> _Exercise instructions_
Only an exact repetition of the entries counts as an answer.

> _Dataset excerpts_

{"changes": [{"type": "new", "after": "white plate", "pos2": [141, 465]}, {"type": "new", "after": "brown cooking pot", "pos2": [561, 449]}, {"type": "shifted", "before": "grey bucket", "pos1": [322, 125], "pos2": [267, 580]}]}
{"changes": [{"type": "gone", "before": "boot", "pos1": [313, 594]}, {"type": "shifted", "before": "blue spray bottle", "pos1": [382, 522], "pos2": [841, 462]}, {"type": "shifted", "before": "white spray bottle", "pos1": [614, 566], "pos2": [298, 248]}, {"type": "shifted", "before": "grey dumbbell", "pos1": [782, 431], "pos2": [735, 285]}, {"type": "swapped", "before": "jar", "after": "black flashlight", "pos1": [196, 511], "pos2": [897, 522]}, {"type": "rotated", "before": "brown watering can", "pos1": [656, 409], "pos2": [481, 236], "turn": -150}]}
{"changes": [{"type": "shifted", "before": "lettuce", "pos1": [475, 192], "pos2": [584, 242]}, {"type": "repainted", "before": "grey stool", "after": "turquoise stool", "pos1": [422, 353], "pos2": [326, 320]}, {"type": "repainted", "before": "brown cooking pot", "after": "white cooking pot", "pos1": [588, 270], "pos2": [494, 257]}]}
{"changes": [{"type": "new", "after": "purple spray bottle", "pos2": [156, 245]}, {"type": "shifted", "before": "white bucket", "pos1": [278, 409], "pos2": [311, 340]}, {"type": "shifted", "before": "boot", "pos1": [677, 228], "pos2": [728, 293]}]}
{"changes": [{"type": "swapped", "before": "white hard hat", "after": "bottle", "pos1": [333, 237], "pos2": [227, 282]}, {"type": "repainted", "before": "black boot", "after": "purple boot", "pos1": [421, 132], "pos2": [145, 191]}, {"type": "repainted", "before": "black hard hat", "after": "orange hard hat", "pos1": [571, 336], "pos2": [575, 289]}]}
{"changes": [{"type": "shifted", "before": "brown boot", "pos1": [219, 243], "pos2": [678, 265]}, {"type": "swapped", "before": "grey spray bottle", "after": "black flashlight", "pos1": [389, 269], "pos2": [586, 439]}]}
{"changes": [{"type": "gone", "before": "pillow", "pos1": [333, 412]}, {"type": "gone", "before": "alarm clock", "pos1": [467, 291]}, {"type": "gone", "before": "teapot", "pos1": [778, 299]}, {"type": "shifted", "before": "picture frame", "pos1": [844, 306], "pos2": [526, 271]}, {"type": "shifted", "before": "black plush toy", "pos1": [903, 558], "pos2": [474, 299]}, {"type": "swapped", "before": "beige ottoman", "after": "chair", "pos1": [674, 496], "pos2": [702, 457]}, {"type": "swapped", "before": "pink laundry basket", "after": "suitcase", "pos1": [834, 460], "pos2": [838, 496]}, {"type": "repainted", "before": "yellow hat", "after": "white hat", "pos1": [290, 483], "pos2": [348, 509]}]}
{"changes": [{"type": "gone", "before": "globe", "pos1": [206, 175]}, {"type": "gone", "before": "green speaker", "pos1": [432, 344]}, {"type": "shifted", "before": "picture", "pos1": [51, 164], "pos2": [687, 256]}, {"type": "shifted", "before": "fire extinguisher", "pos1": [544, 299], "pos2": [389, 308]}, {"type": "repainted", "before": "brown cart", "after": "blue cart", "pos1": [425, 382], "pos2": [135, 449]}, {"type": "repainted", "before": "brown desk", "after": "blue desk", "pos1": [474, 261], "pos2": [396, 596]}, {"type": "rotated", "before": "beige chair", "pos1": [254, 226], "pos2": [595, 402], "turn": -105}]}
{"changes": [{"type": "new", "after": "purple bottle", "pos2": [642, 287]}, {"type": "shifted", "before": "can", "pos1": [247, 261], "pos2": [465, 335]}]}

> _Solution to this task_
{"changes": [{"type": "new", "after": "white plate", "pos2": [141, 465]}, {"type": "new", "after": "brown cooking pot", "pos2": [561, 449]}, {"type": "shifted", "before": "grey bucket", "pos1": [322, 125], "pos2": [267, 580]}]}
{"changes": [{"type": "gone", "before": "boot", "pos1": [313, 594]}, {"type": "shifted", "before": "blue spray bottle", "pos1": [382, 522], "pos2": [841, 462]}, {"type": "shifted", "before": "white spray bottle", "pos1": [614, 566], "pos2": [298, 248]}, {"type": "shifted", "before": "grey dumbbell", "pos1": [782, 431], "pos2": [735, 285]}, {"type": "swapped", "before": "jar", "after": "black flashlight", "pos1": [196, 511], "pos2": [897, 522]}, {"type": "rotated", "before": "brown watering can", "pos1": [656, 409], "pos2": [481, 236], "turn": -150}]}
{"changes": [{"type": "shifted", "before": "lettuce", "pos1": [475, 192], "pos2": [584, 242]}, {"type": "repainted", "before": "grey stool", "after": "turquoise stool", "pos1": [422, 353], "pos2": [326, 320]}, {"type": "repainted", "before": "brown cooking pot", "after": "white cooking pot", "pos1": [588, 270], "pos2": [494, 257]}]}
{"changes": [{"type": "new", "after": "purple spray bottle", "pos2": [156, 245]}, {"type": "shifted", "before": "white bucket", "pos1": [278, 409], "pos2": [311, 340]}, {"type": "shifted", "before": "boot", "pos1": [677, 228], "pos2": [728, 293]}]}
{"changes": [{"type": "swapped", "before": "white hard hat", "after": "bottle", "pos1": [333, 237], "pos2": [227, 282]}, {"type": "repainted", "before": "black boot", "after": "purple boot", "pos1": [421, 132], "pos2": [145, 191]}, {"type": "repainted", "before": "black hard hat", "after": "orange hard hat", "pos1": [571, 336], "pos2": [575, 289]}]}
{"changes": [{"type": "shifted", "before": "brown boot", "pos1": [219, 243], "pos2": [678, 265]}, {"type": "swapped", "before": "grey spray bottle", "after": "black flashlight", "pos1": [389, 269], "pos2": [586, 439]}]}
{"changes": [{"type": "gone", "before": "pillow", "pos1": [333, 412]}, {"type": "gone", "before": "alarm clock", "pos1": [467, 291]}, {"type": "gone", "before": "teapot", "pos1": [778, 299]}, {"type": "shifted", "before": "picture frame", "pos1": [844, 306], "pos2": [526, 271]}, {"type": "shifted", "before": "black plush toy", "pos1": [903, 558], "pos2": [474, 299]}, {"type": "swapped", "before": "beige ottoman", "after": "chair", "pos1": [674, 496], "pos2": [702, 457]}, {"type": "swapped", "before": "pink laundry basket", "after": "suitcase", "pos1": [834, 460], "pos2": [838, 496]}, {"type": "repainted", "before": "yellow hat", "after": "white hat", "pos1": [290, 483], "pos2": [348, 509]}]}
{"changes": [{"type": "gone", "before": "globe", "pos1": [206, 175]}, {"type": "gone", "before": "green speaker", "pos1": [432, 344]}, {"type": "shifted", "before": "picture", "pos1": [51, 164], "pos2": [687, 256]}, {"type": "shifted", "before": "fire extinguisher", "pos1": [544, 299], "pos2": [389, 308]}, {"type": "repainted", "before": "brown cart", "after": "blue cart", "pos1": [425, 382], "pos2": [135, 449]}, {"type": "repainted", "before": "brown desk", "after": "blue desk", "pos1": [474, 261], "pos2": [396, 596]}, {"type": "rotated", "before": "beige chair", "pos1": [254, 226], "pos2": [595, 402], "turn": -105}]}
{"changes": [{"type": "new", "after": "purple bottle", "pos2": [642, 287]}, {"type": "shifted", "before": "can", "pos1": [247, 261], "pos2": [465, 335]}]}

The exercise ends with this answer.